Low serotonin levels can lead to depression, but it is not the only neurotransmitter that affects mood. Selective serotonin reuptake inhibitors (SSRIs) can help some people, but not all, and too much serotonin can be dangerous. Bipolar patients may have negative reactions to SSRIs, and there is concern that they may cause or precipitate bipolar disorder. The relationship between neurotransmitters and mood is complex and not fully understood.
The relationship between serotonin and depression is complex. In the simplest explanation, low levels of this neurotransmitter, which circulates through the gut and central nervous system, can directly lead to depressed moods and anxiety. This explanation rules out the fact that there are several other identifiable neurotransmitters that influence mood chemistry, such as norepinephrine and GABA. In some cases, low serotonin levels do not primarily cause depression and could result from other depleted neurotransmitters or factors that science has not yet identified.
The simple story of serotonin and depression is a useful metaphor when explaining to the layman the interrelationship between the two, particularly if drugs are required for treatment. It is true that many people can have their depression lift if they take medicines called selective serotonin reuptake inhibitors (SSRIs). These prevent receptors in the brain from carrying out the reuptake: in other words, grabbing the free serotonin circulating in the brain and leaving less to keep the mood balanced. When an SSRI prevents this activity, theoretically, more serotonin exists to fight depression or anxiety. People with this rudimentary definition of the relationship between serotonin and depression may feel more comfortable trying an SSRI and understanding depression as medically induced.
Unfortunately, serotonin and depression aren’t always directly related. SSRIs do not relieve depression in all people with the condition. They may need to be replaced with drugs that target different neurotransmitters, such as selective serotonin and norepinephrine reuptake inhibitors (SNRIs), or drugs such as atypical antipsychotics that are increasingly being recommended for treatment-resistant depression. In particular, some clinicians do not favor the term “treatment resistant,” as it seems to reflect unfavorably on the patient. The condition appears to be resistant only if low serotonin is viewed as the single possible cause of depression, and most professionals would not make this mistake.

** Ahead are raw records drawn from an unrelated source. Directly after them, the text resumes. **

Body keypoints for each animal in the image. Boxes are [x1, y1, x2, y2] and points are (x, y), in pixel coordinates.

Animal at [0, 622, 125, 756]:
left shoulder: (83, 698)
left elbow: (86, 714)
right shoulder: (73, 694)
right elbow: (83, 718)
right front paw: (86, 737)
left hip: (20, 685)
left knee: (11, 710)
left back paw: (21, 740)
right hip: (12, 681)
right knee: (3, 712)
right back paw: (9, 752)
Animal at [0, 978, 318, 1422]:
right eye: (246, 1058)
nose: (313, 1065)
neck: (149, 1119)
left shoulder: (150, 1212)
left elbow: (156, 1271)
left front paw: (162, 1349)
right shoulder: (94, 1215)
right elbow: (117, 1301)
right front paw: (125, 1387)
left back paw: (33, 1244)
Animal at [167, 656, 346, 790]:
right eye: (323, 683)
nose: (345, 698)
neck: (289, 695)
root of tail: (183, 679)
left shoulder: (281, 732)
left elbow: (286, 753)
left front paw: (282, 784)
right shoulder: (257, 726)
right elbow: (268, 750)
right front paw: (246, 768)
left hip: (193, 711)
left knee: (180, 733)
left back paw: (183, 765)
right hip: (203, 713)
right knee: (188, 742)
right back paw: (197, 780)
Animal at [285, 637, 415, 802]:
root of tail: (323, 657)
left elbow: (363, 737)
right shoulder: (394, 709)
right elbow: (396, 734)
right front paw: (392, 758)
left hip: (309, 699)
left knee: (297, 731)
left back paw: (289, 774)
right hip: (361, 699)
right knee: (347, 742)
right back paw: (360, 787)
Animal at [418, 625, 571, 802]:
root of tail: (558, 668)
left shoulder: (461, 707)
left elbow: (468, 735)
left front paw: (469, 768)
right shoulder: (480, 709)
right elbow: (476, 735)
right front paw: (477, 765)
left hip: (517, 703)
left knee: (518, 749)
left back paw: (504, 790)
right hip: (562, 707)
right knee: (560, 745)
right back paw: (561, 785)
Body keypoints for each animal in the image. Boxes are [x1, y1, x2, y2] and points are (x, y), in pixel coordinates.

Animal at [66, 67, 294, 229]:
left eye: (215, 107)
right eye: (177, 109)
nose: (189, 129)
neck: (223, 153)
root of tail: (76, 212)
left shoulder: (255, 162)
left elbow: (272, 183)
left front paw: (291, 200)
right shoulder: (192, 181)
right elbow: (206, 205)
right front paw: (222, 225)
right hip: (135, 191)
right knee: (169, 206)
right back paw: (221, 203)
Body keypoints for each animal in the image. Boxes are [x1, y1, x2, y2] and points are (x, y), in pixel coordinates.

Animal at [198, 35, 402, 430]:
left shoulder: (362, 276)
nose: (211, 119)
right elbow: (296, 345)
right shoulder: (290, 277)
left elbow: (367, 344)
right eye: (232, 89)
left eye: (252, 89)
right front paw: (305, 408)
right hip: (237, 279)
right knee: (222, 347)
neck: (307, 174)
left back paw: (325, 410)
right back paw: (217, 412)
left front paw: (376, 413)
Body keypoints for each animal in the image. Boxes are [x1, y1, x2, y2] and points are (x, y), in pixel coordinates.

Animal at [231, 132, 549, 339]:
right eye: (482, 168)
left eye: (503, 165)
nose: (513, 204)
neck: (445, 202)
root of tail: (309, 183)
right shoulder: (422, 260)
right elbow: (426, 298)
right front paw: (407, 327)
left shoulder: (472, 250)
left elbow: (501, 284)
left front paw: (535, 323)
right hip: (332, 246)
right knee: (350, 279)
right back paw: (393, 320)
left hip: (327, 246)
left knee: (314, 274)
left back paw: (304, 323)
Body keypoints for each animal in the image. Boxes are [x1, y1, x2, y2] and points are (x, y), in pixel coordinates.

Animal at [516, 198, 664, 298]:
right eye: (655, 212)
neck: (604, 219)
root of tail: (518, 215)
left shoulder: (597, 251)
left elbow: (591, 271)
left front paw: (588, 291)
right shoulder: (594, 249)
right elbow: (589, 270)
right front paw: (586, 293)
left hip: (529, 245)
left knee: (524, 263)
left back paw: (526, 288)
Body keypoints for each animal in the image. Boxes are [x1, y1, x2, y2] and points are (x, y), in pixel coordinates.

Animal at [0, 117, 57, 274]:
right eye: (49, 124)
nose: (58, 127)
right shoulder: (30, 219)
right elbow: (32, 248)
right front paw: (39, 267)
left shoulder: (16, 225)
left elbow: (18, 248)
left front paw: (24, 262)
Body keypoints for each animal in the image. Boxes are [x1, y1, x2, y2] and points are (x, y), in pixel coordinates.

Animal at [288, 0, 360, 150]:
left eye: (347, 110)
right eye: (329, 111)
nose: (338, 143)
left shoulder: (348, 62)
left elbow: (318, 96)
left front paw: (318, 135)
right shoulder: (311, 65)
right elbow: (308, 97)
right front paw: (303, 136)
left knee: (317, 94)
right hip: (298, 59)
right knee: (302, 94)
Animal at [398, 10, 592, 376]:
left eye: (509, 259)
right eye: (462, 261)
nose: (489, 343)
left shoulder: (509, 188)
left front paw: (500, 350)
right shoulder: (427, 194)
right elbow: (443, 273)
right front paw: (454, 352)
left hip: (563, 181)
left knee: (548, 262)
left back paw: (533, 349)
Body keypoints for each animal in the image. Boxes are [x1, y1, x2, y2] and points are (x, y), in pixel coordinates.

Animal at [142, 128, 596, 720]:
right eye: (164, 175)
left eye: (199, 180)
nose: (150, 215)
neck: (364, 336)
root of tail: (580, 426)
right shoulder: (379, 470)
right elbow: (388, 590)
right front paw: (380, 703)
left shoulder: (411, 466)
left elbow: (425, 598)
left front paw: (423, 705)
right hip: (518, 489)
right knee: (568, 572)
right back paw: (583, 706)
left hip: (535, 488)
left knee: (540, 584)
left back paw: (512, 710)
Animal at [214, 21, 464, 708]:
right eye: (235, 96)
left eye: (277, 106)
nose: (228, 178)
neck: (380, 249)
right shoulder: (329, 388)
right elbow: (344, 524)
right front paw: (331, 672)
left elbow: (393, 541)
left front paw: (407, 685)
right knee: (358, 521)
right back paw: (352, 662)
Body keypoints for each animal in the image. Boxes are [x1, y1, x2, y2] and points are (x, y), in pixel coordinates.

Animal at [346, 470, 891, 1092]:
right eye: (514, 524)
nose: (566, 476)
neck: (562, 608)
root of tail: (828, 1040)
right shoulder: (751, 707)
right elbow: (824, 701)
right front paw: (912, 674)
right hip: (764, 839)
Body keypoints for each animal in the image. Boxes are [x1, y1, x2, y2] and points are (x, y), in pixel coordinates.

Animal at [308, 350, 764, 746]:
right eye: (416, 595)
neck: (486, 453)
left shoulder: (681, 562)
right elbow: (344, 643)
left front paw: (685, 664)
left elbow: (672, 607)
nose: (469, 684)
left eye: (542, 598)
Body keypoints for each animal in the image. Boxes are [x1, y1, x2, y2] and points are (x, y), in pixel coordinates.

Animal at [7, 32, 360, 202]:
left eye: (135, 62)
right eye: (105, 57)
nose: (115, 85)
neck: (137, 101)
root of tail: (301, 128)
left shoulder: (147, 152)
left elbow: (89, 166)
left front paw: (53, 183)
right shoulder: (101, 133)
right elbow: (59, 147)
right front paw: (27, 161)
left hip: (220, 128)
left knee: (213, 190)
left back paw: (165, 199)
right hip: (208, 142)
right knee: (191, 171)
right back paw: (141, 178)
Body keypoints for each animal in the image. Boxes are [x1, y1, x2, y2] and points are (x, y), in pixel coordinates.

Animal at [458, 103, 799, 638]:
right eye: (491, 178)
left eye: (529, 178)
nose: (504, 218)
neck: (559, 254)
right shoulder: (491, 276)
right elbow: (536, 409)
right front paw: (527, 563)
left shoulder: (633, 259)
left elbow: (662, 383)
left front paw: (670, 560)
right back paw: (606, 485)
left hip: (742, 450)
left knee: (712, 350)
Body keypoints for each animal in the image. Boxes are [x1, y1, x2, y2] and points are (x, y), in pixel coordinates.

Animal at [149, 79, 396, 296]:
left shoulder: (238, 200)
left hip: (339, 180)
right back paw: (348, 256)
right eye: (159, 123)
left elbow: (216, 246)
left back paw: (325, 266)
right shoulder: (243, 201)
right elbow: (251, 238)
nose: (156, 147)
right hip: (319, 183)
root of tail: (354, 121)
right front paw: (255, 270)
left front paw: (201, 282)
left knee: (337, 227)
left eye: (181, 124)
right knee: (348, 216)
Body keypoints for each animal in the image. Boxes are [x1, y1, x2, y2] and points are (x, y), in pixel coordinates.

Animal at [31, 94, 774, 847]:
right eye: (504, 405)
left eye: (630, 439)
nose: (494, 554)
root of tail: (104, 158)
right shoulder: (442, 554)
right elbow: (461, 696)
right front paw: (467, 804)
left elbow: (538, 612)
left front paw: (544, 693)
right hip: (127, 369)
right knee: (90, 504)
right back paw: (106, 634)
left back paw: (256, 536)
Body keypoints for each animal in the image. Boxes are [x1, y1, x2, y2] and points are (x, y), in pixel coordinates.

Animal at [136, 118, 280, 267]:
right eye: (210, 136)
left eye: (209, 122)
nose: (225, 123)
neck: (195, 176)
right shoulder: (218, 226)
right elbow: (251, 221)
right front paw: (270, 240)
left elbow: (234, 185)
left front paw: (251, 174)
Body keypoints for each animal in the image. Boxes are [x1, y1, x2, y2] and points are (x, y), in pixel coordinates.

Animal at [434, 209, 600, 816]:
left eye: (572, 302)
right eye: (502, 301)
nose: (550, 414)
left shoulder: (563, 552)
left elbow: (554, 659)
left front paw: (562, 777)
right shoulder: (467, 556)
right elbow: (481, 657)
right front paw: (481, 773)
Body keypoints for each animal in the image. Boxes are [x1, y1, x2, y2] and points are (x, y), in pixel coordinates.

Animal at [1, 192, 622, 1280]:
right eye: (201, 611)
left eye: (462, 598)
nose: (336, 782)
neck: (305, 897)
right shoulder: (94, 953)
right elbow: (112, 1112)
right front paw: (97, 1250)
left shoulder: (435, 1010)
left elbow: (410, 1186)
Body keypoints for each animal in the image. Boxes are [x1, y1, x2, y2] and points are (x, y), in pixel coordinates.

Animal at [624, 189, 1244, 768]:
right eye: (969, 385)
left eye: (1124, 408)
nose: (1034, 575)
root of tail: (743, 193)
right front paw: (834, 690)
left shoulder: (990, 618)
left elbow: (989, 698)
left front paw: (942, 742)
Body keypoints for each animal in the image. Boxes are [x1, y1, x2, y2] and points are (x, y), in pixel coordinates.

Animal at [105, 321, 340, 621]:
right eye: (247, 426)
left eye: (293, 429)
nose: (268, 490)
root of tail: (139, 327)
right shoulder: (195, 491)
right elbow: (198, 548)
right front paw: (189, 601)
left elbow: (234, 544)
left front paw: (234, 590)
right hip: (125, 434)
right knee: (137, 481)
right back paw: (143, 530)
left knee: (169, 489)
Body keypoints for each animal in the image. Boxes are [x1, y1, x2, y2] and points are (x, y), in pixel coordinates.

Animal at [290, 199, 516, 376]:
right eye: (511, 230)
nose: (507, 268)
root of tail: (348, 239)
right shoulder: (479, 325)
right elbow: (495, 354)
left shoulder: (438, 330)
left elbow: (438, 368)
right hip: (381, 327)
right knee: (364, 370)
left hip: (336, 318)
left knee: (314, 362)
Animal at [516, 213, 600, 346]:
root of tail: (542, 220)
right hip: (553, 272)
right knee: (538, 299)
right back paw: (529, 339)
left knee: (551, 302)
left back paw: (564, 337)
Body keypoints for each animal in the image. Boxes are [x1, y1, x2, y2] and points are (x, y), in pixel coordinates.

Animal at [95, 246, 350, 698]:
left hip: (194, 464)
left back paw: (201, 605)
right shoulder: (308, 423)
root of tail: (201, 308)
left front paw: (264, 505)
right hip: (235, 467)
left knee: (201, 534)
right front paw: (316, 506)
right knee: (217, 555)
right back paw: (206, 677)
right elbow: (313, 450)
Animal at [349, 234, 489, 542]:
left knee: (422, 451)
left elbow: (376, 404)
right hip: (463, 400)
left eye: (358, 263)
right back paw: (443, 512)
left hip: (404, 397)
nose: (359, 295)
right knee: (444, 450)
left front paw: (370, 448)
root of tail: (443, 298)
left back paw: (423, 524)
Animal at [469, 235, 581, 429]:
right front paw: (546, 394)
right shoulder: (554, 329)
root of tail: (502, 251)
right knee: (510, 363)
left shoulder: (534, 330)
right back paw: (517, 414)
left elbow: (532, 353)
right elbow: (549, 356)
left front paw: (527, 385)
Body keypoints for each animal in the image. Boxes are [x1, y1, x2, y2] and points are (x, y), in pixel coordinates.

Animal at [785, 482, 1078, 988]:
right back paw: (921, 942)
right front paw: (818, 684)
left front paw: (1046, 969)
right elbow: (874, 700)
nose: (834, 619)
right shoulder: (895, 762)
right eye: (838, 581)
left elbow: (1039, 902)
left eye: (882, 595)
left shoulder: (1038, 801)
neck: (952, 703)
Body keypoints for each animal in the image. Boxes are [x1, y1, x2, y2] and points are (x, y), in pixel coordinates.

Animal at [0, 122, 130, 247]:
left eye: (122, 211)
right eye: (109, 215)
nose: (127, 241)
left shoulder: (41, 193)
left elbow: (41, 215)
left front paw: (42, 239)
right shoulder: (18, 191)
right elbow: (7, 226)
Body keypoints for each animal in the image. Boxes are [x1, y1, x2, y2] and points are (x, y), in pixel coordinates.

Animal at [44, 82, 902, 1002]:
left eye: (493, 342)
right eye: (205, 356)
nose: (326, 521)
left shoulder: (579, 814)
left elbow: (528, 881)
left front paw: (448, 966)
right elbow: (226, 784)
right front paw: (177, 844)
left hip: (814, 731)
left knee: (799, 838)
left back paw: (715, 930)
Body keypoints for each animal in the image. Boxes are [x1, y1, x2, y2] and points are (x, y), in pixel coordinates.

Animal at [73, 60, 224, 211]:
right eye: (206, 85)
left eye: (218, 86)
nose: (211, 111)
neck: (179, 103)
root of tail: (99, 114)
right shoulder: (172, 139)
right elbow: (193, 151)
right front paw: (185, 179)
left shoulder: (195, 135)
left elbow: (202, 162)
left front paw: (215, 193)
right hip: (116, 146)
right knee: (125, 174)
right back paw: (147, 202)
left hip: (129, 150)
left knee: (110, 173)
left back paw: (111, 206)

Another important piece to understanding serotonin and depression is that balance is very important. Adding larger amounts of serotonin to the body can lead to a life-threatening disease called serotonin syndrome. Amounts need to be increased slightly, and people need to be careful not to take more than one drug that can elevate serotonin levels to dangerous levels.
On a similar note, there are some types of depression that hardly respond well to serotonin reuptake inhibition. Patients with bipolar or mood disorders can have intensely negative reactions to SSRIs. This occurs especially if unipolar depression is misdiagnosed and treated as such. In the bipolar brain, the extra free serotonin often causes mania or hypomania.
Recent discussion of SSRI use has led to concern that SSRIs may occasionally cause or precipitate bipolar disorder in those people who do not yet have the illness, but may be vulnerable to it. This is all the more reason to understand the complexity and delicate balance of neurotransmitters and how they can affect the brain. So far, full understanding of that relationship eludes even the most learned in psychiatry and neurology.